Would be interested in feedback from @jmdyck on this.

annevk avatar Feb 16 '23 09:02 annevk

As for the problems with defining ?, I probably don't have anything to say here beyond what I've said in https://github.com/tc39/ecma262/pull/1573

jmdyck avatar Feb 16 '23 20:02 jmdyck

Thank you, @jmdyck! I appreciate your encouragement to explain this more holistically. I couldn't find a way to expand the reasoning exactly according to the points you've outlined, but I hope the prose I've pushed up is sufficiently coherent, anyway.

Completion records aren't just for modelling exceptions-based flow; even if ECMAScript didn't have exceptions, it would still need completion records (or something like them) to model break+continue+return control flow.
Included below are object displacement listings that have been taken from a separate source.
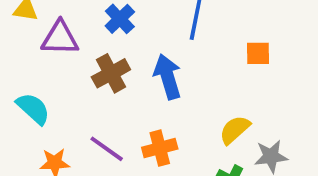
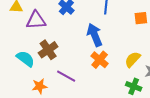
brown cross: (111, 73) -> (48, 50), moved
orange cross: (160, 148) -> (100, 60), moved, turned -30

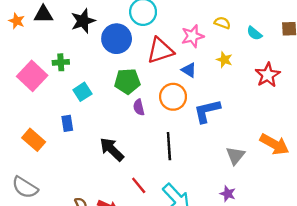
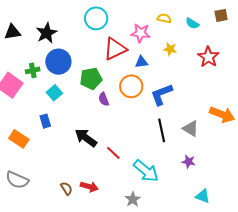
pink star: (193, 36) -> (141, 33), turned 30
blue circle: (117, 39) -> (58, 62), moved
blue triangle: (189, 70) -> (141, 62), turned -32
black line: (169, 146) -> (162, 130), moved
gray triangle: (235, 155) -> (191, 128), turned -30
red line: (139, 185) -> (113, 153), moved

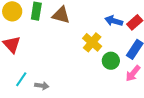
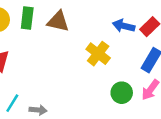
green circle: (111, 61) -> (122, 93), moved

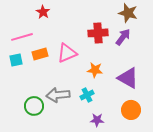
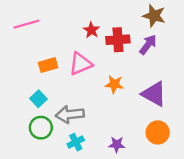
red star: (43, 12) -> (91, 30), moved
pink line: (22, 37) -> (26, 24), moved
cyan square: (16, 60) -> (38, 99), moved, turned -32
cyan cross: (87, 95) -> (76, 142), moved

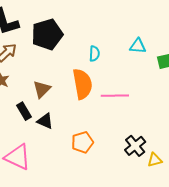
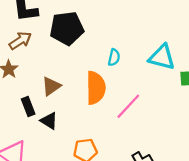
cyan triangle: (138, 46) -> (162, 57), size x1.5
pink line: (115, 96) -> (128, 106), turned -56

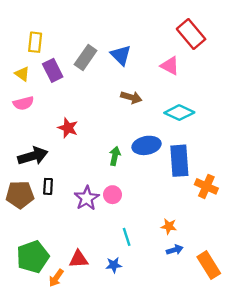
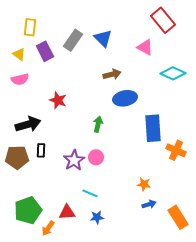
brown arrow: (131, 97) -> (112, 74), turned -30
cyan diamond: (179, 113) -> (173, 73), moved
blue ellipse: (147, 145) -> (125, 98), moved
cyan line: (127, 237) -> (90, 193), moved, turned -49

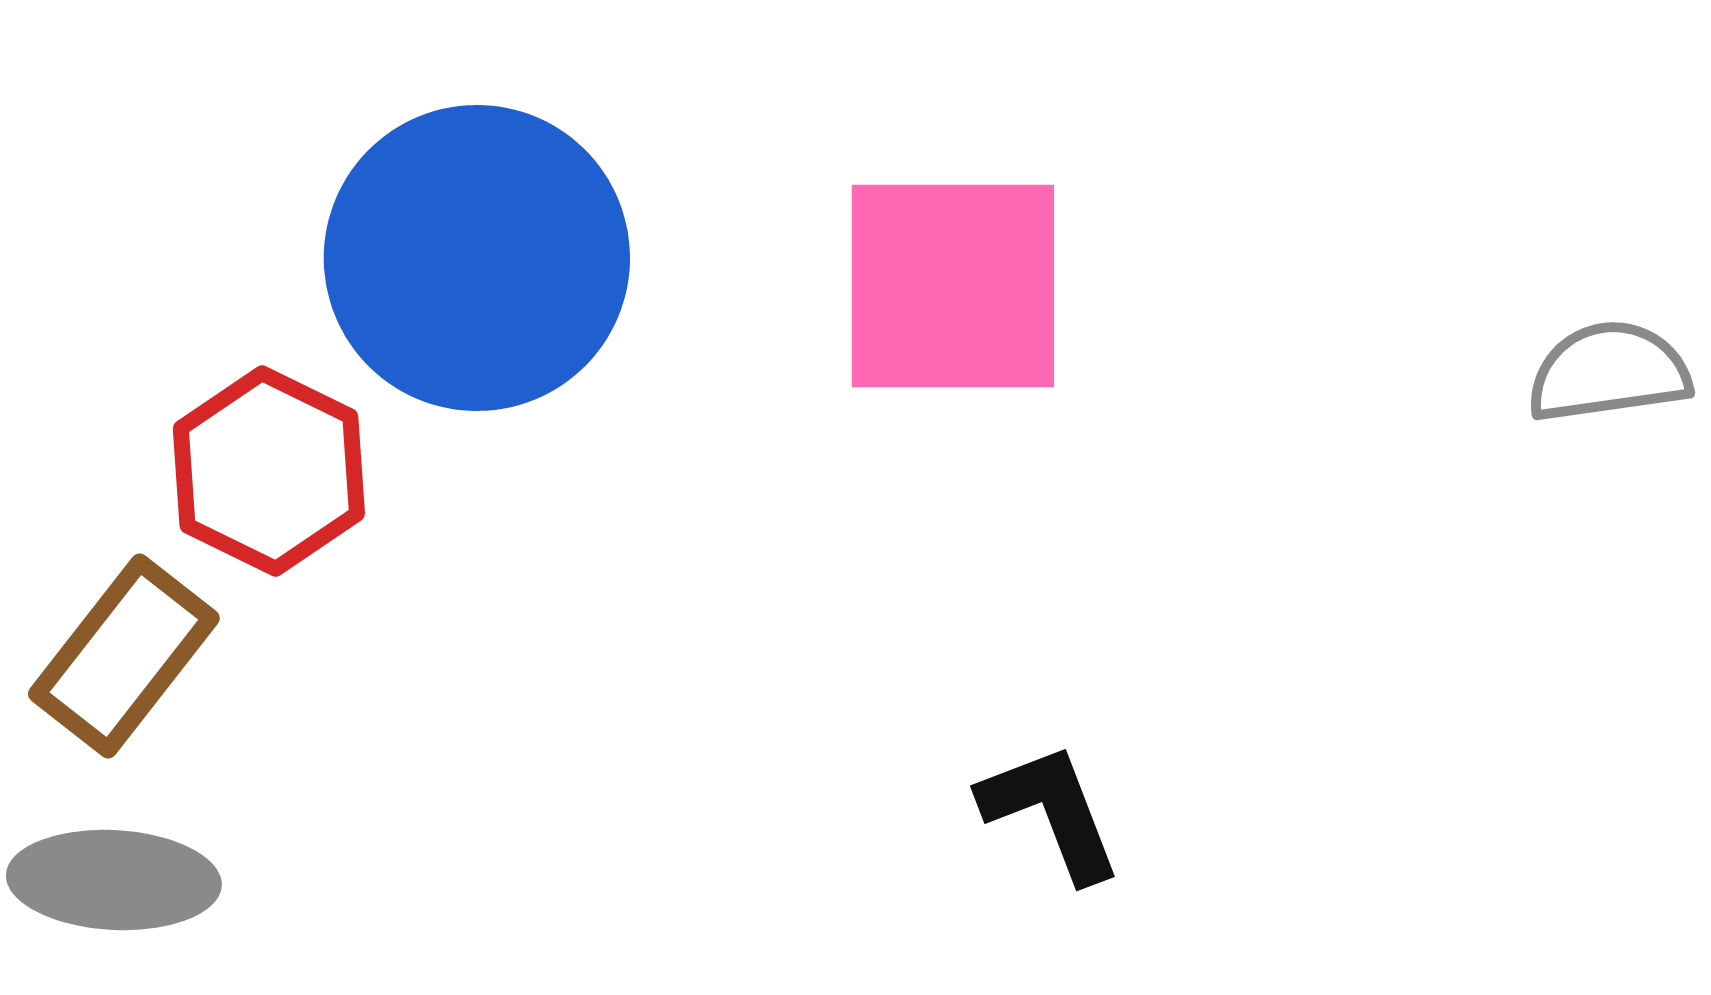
Fair point. Those details don't seem necessary to explain the motivation or usage of this shorthand, though, so I've true to accommodate them simply by writing in less sweeping terms ("to model control flow interruptions such as thrown exceptions.")

As for the problems with defining ?, I probably don't have anything to say here beyond what I've said in tc39/ecma262#1573

After some more thought, I'm feeling like replicating 262's current (though imprecise) language still represents a meaningful step forward here. That said, I've also added a note to surface this consideration and help folks recognize when an improvement is available.

jugglinmike avatar Feb 17 '23 01:02 jugglinmike

Those details don't seem necessary to explain the motivation or usage of this shorthand, though, so I've true to accommodate them simply by writing in less sweeping terms ("to model control flow interruptions such as thrown exceptions.")

Sounds good.

jmdyck avatar Feb 17 '23 03:02 jmdyck

@annevk I think this is ready for another look!

jugglinmike avatar Feb 23 '23 23:02 jugglinmike

The difference is in the way that an abrupt completion is handled. In ECMAScript, it's simply returned (i.e., the algorithm using ? returns an abrupt completion), whereas here, its [[Value]] is thrown (i.e., the algorithm using ? throws an Infra-exception). Issue #518 explains the significance of that distinction.

jmdyck avatar Feb 24 '23 13:02 jmdyck

Thanks for the refresher. So I think what needs to happen is that we state that normatively. And then have an example that illustrates it. And not have the normative requirements be made through examples.